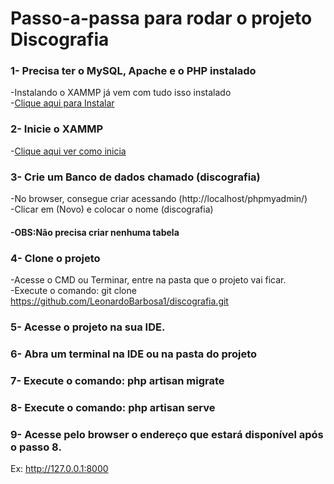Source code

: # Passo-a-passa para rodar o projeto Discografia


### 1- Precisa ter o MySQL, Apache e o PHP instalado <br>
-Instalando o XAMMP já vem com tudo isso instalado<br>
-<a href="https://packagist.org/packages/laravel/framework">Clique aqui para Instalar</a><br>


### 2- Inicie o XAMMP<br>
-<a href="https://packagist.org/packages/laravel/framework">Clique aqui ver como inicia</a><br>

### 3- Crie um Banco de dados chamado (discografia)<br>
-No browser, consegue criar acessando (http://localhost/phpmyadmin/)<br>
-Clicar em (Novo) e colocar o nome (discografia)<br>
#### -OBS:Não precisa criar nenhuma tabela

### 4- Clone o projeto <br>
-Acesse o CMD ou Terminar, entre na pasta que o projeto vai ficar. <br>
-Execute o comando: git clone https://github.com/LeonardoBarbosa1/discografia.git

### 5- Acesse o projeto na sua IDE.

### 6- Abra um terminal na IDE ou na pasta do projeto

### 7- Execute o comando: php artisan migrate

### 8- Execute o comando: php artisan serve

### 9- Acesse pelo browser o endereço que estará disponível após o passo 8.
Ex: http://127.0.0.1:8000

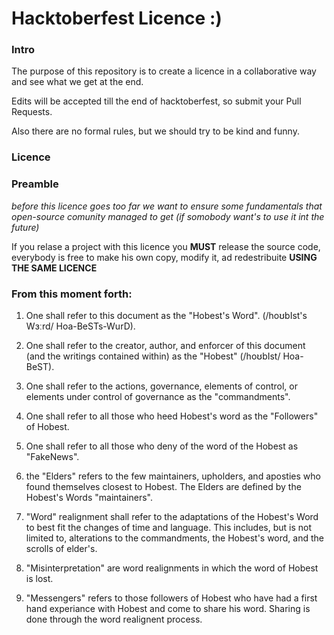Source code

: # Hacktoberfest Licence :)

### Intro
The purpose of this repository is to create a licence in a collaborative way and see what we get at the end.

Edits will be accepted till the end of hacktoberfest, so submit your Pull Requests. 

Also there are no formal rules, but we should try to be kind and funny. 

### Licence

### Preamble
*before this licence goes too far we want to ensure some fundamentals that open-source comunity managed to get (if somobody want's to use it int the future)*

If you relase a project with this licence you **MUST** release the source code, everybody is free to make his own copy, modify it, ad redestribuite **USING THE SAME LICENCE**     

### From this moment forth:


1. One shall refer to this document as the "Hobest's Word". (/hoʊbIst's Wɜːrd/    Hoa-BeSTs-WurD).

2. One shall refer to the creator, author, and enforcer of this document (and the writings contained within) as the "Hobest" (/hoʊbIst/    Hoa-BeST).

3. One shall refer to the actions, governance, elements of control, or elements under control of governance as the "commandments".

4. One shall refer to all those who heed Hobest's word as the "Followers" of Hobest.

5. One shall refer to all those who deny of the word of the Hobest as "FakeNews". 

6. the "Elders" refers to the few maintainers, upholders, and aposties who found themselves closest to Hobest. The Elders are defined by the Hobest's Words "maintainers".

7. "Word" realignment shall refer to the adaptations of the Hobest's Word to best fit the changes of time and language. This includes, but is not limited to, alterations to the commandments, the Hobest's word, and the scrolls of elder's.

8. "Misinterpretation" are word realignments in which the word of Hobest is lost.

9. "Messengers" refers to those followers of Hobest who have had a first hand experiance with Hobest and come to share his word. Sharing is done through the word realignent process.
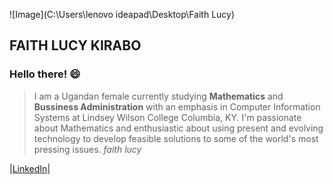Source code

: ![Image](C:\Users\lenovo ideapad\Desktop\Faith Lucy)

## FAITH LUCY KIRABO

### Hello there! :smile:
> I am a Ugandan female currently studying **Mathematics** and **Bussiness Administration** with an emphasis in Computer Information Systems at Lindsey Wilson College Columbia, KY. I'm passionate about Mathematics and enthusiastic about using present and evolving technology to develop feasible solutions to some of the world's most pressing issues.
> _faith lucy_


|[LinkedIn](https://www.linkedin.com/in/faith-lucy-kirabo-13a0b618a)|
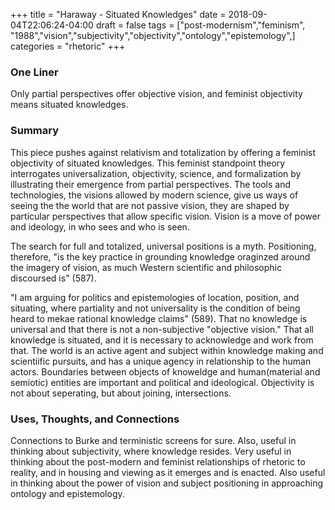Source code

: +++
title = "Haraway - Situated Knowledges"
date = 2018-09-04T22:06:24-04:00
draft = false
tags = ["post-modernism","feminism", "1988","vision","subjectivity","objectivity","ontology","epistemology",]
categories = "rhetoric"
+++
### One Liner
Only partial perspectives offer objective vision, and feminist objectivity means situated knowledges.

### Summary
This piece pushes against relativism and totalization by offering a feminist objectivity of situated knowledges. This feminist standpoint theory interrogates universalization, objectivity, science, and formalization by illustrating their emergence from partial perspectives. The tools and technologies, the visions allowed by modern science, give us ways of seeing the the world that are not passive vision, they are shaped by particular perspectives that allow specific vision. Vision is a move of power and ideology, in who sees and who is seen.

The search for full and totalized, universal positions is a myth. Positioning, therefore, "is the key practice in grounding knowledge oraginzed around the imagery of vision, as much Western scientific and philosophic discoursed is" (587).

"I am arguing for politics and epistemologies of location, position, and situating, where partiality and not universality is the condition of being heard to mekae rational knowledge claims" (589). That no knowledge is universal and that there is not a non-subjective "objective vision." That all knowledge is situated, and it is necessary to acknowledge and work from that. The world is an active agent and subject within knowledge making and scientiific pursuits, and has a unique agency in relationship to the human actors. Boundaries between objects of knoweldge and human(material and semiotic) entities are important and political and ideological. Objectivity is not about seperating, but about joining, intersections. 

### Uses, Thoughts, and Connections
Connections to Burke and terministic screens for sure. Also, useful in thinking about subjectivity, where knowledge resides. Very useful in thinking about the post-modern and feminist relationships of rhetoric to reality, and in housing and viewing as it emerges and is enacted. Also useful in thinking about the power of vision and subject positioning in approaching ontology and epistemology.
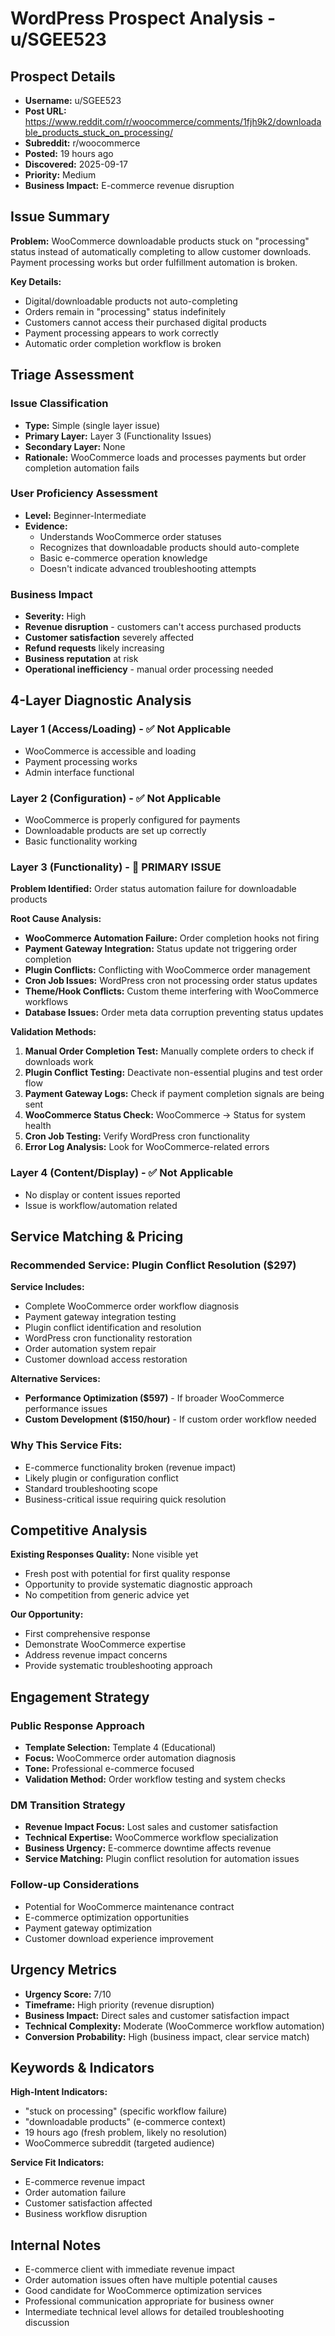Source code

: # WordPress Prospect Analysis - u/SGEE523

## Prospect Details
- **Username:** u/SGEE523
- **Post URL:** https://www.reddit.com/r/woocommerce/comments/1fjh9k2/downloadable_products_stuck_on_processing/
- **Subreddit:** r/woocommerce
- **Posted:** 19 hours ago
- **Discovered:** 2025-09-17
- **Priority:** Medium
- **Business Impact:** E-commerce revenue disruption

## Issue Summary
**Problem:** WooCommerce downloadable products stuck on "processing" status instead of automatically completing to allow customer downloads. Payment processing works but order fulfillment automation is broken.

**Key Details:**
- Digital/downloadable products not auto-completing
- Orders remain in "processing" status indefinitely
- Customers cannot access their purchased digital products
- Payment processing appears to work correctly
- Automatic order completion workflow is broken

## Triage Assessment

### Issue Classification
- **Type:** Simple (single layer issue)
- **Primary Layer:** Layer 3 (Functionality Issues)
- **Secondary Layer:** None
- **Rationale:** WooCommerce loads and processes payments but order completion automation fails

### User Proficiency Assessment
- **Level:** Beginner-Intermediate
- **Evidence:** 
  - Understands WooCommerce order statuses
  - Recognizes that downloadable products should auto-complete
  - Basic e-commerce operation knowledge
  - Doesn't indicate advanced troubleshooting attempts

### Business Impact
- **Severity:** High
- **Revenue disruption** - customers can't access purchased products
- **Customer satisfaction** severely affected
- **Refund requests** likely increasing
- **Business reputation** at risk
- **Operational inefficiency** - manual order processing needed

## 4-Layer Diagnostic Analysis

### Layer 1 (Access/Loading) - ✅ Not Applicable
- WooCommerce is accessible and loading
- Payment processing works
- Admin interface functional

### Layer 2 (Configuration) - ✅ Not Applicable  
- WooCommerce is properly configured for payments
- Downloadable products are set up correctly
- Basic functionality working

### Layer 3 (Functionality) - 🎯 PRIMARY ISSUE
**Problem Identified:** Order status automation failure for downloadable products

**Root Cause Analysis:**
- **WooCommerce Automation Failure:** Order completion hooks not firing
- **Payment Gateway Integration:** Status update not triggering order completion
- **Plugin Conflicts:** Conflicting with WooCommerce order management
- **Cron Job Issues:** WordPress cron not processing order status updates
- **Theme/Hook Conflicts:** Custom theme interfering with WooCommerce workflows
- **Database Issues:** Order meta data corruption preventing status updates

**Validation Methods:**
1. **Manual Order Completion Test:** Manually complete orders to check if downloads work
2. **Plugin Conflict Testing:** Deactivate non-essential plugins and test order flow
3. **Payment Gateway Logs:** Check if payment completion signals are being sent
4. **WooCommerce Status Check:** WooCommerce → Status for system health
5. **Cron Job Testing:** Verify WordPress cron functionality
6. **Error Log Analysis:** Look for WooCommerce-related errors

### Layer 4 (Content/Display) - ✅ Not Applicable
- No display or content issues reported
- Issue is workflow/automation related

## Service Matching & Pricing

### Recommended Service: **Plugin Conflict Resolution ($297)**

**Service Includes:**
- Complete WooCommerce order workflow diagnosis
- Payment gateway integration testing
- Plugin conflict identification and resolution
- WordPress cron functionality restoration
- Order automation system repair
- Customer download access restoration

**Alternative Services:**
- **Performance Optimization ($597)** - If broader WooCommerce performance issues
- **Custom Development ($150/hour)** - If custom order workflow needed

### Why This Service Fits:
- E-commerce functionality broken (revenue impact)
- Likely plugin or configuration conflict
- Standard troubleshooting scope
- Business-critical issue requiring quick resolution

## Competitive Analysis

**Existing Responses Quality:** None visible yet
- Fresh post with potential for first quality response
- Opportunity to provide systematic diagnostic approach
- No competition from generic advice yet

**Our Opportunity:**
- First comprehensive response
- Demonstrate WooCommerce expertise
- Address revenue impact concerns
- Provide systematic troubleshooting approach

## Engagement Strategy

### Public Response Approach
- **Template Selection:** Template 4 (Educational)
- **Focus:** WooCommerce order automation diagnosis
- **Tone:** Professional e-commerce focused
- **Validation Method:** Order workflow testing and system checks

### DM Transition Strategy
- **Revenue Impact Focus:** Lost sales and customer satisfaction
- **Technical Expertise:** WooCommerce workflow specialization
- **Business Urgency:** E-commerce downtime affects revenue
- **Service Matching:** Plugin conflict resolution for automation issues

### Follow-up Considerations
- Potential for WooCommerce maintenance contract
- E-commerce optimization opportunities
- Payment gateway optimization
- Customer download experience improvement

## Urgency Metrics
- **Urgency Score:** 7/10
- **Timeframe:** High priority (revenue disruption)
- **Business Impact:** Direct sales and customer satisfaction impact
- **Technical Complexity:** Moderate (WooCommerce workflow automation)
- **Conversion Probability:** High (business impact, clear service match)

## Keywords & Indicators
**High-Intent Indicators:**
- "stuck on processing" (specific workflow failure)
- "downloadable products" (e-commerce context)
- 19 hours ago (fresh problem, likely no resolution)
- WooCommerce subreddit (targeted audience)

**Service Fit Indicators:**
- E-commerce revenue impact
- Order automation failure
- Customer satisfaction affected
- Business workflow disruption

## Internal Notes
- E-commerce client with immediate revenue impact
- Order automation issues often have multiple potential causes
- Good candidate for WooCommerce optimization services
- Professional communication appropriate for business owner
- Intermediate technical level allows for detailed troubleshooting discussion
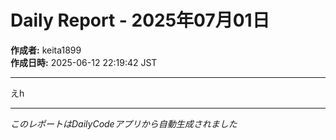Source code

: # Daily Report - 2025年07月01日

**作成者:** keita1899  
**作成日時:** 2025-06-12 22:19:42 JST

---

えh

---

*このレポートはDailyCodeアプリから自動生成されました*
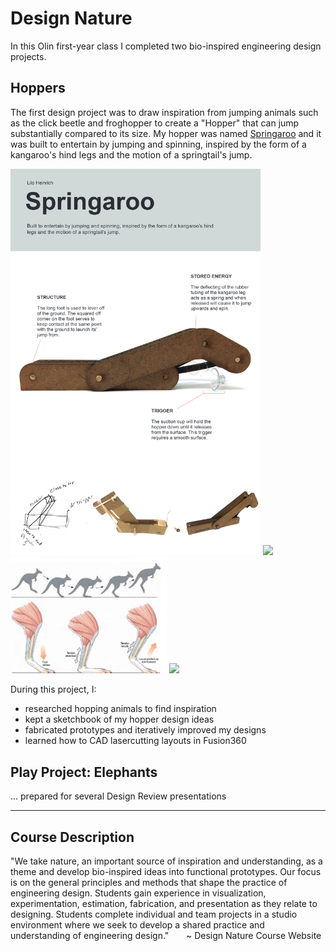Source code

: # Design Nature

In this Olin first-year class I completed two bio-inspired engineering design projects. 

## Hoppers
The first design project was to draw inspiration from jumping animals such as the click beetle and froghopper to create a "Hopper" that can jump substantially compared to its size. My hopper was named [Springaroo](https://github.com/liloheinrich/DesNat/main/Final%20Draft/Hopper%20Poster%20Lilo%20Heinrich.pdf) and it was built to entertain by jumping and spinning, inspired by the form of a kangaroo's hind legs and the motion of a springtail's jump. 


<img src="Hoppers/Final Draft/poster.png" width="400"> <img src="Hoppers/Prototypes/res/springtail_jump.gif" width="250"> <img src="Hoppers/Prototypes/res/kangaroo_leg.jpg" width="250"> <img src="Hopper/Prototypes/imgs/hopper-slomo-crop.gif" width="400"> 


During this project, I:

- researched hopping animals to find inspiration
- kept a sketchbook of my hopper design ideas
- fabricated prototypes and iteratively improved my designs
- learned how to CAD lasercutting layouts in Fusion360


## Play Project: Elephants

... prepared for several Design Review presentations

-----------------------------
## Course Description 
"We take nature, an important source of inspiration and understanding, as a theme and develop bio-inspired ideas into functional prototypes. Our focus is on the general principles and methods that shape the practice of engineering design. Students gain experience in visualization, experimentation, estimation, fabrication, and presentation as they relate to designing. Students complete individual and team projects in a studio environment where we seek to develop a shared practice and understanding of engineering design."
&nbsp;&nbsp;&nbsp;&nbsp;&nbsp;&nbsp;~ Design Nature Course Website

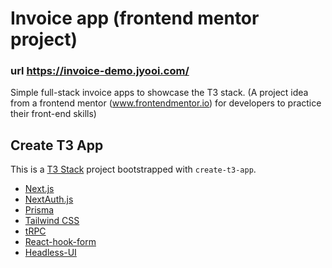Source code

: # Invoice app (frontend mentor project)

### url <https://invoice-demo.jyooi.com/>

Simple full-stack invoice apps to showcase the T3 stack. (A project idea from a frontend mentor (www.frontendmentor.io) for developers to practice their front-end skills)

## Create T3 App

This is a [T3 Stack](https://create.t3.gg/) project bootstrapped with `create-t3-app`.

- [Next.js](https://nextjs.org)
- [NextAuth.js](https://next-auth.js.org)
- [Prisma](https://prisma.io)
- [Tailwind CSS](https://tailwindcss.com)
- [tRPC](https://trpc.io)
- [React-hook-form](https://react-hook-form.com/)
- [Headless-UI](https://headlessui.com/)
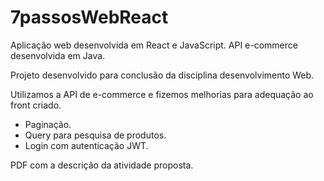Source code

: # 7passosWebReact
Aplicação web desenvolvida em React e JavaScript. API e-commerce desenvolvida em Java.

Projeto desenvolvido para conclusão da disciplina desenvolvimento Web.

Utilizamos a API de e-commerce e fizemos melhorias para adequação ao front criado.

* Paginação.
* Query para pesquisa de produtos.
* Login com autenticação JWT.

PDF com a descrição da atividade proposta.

» **Task goal**: Since only part of the listing is wanted, copy exactly the lines from the one holding "- **Post URL:**" to the one holding "## Issue Summary", both included.

» **Output of the exercise**:
- **Post URL:** https://www.reddit.com/r/woocommerce/comments/1fjh9k2/downloadable_products_stuck_on_processing/
- **Subreddit:** r/woocommerce
- **Posted:** 19 hours ago
- **Discovered:** 2025-09-17
- **Priority:** Medium
- **Business Impact:** E-commerce revenue disruption

## Issue Summary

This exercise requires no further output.